• _INSTRUCTIONS FOR THE TASK_: A verbatim copy of the entries is the required answer.

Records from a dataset

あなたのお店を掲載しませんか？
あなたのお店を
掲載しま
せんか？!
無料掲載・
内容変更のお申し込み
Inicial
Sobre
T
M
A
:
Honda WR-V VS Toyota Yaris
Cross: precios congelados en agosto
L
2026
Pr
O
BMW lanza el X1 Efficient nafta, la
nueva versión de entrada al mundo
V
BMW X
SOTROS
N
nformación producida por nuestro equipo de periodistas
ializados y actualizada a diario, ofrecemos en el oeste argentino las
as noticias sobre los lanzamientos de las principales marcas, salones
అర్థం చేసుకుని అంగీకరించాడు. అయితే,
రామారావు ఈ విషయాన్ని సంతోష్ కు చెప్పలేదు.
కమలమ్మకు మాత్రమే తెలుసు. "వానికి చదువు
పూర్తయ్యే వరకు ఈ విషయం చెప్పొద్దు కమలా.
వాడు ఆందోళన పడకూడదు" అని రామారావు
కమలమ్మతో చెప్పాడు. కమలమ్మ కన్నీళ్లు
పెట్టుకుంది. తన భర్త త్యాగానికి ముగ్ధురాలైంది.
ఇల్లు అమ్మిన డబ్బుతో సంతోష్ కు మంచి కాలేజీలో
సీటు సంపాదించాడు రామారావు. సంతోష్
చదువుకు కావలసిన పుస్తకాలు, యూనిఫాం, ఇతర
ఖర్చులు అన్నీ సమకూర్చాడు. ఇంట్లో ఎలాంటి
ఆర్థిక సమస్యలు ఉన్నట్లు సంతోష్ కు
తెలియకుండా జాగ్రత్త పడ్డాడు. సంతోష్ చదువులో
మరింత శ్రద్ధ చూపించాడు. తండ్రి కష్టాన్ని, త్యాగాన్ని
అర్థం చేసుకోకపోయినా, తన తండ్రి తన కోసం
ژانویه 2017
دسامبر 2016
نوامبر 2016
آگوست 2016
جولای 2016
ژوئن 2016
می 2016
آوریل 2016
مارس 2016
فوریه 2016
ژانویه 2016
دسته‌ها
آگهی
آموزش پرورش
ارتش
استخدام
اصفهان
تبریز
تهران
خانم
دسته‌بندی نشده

• _RESPONSE_:
あなたのお店を掲載しませんか？
あなたのお店を
掲載しま
せんか？!
無料掲載・
内容変更のお申し込み
Inicial
Sobre
T
M
A
:
Honda WR-V VS Toyota Yaris
Cross: precios congelados en agosto
L
2026
Pr
O
BMW lanza el X1 Efficient nafta, la
nueva versión de entrada al mundo
V
BMW X
SOTROS
N
nformación producida por nuestro equipo de periodistas
ializados y actualizada a diario, ofrecemos en el oeste argentino las
as noticias sobre los lanzamientos de las principales marcas, salones
అర్థం చేసుకుని అంగీకరించాడు. అయితే,
రామారావు ఈ విషయాన్ని సంతోష్ కు చెప్పలేదు.
కమలమ్మకు మాత్రమే తెలుసు. "వానికి చదువు
పూర్తయ్యే వరకు ఈ విషయం చెప్పొద్దు కమలా.
వాడు ఆందోళన పడకూడదు" అని రామారావు
కమలమ్మతో చెప్పాడు. కమలమ్మ కన్నీళ్లు
పెట్టుకుంది. తన భర్త త్యాగానికి ముగ్ధురాలైంది.
ఇల్లు అమ్మిన డబ్బుతో సంతోష్ కు మంచి కాలేజీలో
సీటు సంపాదించాడు రామారావు. సంతోష్
చదువుకు కావలసిన పుస్తకాలు, యూనిఫాం, ఇతర
ఖర్చులు అన్నీ సమకూర్చాడు. ఇంట్లో ఎలాంటి
ఆర్థిక సమస్యలు ఉన్నట్లు సంతోష్ కు
తెలియకుండా జాగ్రత్త పడ్డాడు. సంతోష్ చదువులో
మరింత శ్రద్ధ చూపించాడు. తండ్రి కష్టాన్ని, త్యాగాన్ని
అర్థం చేసుకోకపోయినా, తన తండ్రి తన కోసం
ژانویه 2017
دسامبر 2016
نوامبر 2016
آگوست 2016
جولای 2016
ژوئن 2016
می 2016
آوریل 2016
مارس 2016
فوریه 2016
ژانویه 2016
دسته‌ها
آگهی
آموزش پرورش
ارتش
استخدام
اصفهان
تبریز
تهران
خانم
دسته‌بندی نشده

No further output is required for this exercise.